### [Data listing]
------------

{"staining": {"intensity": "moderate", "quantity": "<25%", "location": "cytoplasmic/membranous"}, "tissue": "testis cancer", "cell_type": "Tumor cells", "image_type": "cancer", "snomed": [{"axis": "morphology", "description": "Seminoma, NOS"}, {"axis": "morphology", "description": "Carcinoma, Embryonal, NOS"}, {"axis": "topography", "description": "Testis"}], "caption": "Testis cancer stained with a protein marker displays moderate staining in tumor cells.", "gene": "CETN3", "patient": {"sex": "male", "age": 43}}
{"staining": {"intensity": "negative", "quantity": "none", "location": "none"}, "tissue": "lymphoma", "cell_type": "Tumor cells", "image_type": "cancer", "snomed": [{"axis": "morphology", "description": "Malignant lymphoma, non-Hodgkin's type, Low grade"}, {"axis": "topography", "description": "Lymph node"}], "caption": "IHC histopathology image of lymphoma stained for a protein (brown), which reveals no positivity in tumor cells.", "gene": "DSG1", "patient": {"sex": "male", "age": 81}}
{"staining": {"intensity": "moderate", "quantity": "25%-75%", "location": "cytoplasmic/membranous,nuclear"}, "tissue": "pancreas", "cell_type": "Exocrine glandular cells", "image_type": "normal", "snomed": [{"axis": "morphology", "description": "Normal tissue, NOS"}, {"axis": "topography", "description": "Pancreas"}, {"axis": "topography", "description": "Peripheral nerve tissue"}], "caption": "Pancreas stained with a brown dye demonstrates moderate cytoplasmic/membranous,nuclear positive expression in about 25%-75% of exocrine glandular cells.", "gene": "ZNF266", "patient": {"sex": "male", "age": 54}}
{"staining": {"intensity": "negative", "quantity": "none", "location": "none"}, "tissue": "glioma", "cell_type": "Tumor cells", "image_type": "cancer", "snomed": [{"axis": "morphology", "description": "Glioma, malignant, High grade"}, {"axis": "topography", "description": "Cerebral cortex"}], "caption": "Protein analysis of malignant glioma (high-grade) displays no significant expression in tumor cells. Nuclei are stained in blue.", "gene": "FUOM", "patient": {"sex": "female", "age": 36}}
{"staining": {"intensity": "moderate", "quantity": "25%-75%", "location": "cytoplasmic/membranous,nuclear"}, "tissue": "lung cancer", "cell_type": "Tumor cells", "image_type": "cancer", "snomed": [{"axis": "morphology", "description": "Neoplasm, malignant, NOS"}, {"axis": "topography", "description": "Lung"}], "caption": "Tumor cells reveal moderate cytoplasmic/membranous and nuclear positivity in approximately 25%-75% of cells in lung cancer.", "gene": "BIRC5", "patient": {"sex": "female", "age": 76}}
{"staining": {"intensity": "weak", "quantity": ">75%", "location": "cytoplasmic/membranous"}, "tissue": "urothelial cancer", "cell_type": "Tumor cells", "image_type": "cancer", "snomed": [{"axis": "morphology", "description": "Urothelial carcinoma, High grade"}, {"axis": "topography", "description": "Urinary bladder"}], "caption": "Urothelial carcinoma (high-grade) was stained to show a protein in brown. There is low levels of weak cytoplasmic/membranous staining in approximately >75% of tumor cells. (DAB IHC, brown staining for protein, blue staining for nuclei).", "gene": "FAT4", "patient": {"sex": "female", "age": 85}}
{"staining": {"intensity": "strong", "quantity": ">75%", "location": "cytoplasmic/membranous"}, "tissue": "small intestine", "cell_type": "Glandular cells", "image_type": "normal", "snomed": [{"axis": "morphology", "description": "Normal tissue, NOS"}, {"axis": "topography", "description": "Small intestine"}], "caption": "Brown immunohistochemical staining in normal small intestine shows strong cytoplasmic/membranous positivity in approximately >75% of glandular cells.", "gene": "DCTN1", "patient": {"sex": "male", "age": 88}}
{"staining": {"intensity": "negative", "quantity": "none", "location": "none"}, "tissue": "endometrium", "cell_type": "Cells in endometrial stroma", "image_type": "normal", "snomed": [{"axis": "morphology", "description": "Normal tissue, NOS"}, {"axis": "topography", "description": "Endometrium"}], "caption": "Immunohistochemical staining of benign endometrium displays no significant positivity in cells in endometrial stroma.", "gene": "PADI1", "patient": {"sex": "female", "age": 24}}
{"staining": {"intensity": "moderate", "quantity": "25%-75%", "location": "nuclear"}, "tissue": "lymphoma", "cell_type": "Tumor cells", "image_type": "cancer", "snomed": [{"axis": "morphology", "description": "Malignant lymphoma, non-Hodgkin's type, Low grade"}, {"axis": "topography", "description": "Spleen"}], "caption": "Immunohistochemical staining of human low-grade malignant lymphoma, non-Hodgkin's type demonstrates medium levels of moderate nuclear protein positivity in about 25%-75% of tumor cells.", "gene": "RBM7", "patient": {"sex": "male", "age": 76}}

------------

### [Work task]
Could you write out all the entries word for word?

### [Your response]
{"staining": {"intensity": "moderate", "quantity": "<25%", "location": "cytoplasmic/membranous"}, "tissue": "testis cancer", "cell_type": "Tumor cells", "image_type": "cancer", "snomed": [{"axis": "morphology", "description": "Seminoma, NOS"}, {"axis": "morphology", "description": "Carcinoma, Embryonal, NOS"}, {"axis": "topography", "description": "Testis"}], "caption": "Testis cancer stained with a protein marker displays moderate staining in tumor cells.", "gene": "CETN3", "patient": {"sex": "male", "age": 43}}
{"staining": {"intensity": "negative", "quantity": "none", "location": "none"}, "tissue": "lymphoma", "cell_type": "Tumor cells", "image_type": "cancer", "snomed": [{"axis": "morphology", "description": "Malignant lymphoma, non-Hodgkin's type, Low grade"}, {"axis": "topography", "description": "Lymph node"}], "caption": "IHC histopathology image of lymphoma stained for a protein (brown), which reveals no positivity in tumor cells.", "gene": "DSG1", "patient": {"sex": "male", "age": 81}}
{"staining": {"intensity": "moderate", "quantity": "25%-75%", "location": "cytoplasmic/membranous,nuclear"}, "tissue": "pancreas", "cell_type": "Exocrine glandular cells", "image_type": "normal", "snomed": [{"axis": "morphology", "description": "Normal tissue, NOS"}, {"axis": "topography", "description": "Pancreas"}, {"axis": "topography", "description": "Peripheral nerve tissue"}], "caption": "Pancreas stained with a brown dye demonstrates moderate cytoplasmic/membranous,nuclear positive expression in about 25%-75% of exocrine glandular cells.", "gene": "ZNF266", "patient": {"sex": "male", "age": 54}}
{"staining": {"intensity": "negative", "quantity": "none", "location": "none"}, "tissue": "glioma", "cell_type": "Tumor cells", "image_type": "cancer", "snomed": [{"axis": "morphology", "description": "Glioma, malignant, High grade"}, {"axis": "topography", "description": "Cerebral cortex"}], "caption": "Protein analysis of malignant glioma (high-grade) displays no significant expression in tumor cells. Nuclei are stained in blue.", "gene": "FUOM", "patient": {"sex": "female", "age": 36}}
{"staining": {"intensity": "moderate", "quantity": "25%-75%", "location": "cytoplasmic/membranous,nuclear"}, "tissue": "lung cancer", "cell_type": "Tumor cells", "image_type": "cancer", "snomed": [{"axis": "morphology", "description": "Neoplasm, malignant, NOS"}, {"axis": "topography", "description": "Lung"}], "caption": "Tumor cells reveal moderate cytoplasmic/membranous and nuclear positivity in approximately 25%-75% of cells in lung cancer.", "gene": "BIRC5", "patient": {"sex": "female", "age": 76}}
{"staining": {"intensity": "weak", "quantity": ">75%", "location": "cytoplasmic/membranous"}, "tissue": "urothelial cancer", "cell_type": "Tumor cells", "image_type": "cancer", "snomed": [{"axis": "morphology", "description": "Urothelial carcinoma, High grade"}, {"axis": "topography", "description": "Urinary bladder"}], "caption": "Urothelial carcinoma (high-grade) was stained to show a protein in brown. There is low levels of weak cytoplasmic/membranous staining in approximately >75% of tumor cells. (DAB IHC, brown staining for protein, blue staining for nuclei).", "gene": "FAT4", "patient": {"sex": "female", "age": 85}}
{"staining": {"intensity": "strong", "quantity": ">75%", "location": "cytoplasmic/membranous"}, "tissue": "small intestine", "cell_type": "Glandular cells", "image_type": "normal", "snomed": [{"axis": "morphology", "description": "Normal tissue, NOS"}, {"axis": "topography", "description": "Small intestine"}], "caption": "Brown immunohistochemical staining in normal small intestine shows strong cytoplasmic/membranous positivity in approximately >75% of glandular cells.", "gene": "DCTN1", "patient": {"sex": "male", "age": 88}}
{"staining": {"intensity": "negative", "quantity": "none", "location": "none"}, "tissue": "endometrium", "cell_type": "Cells in endometrial stroma", "image_type": "normal", "snomed": [{"axis": "morphology", "description": "Normal tissue, NOS"}, {"axis": "topography", "description": "Endometrium"}], "caption": "Immunohistochemical staining of benign endometrium displays no significant positivity in cells in endometrial stroma.", "gene": "PADI1", "patient": {"sex": "female", "age": 24}}
{"staining": {"intensity": "moderate", "quantity": "25%-75%", "location": "nuclear"}, "tissue": "lymphoma", "cell_type": "Tumor cells", "image_type": "cancer", "snomed": [{"axis": "morphology", "description": "Malignant lymphoma, non-Hodgkin's type, Low grade"}, {"axis": "topography", "description": "Spleen"}], "caption": "Immunohistochemical staining of human low-grade malignant lymphoma, non-Hodgkin's type demonstrates medium levels of moderate nuclear protein positivity in about 25%-75% of tumor cells.", "gene": "RBM7", "patient": {"sex": "male", "age": 76}}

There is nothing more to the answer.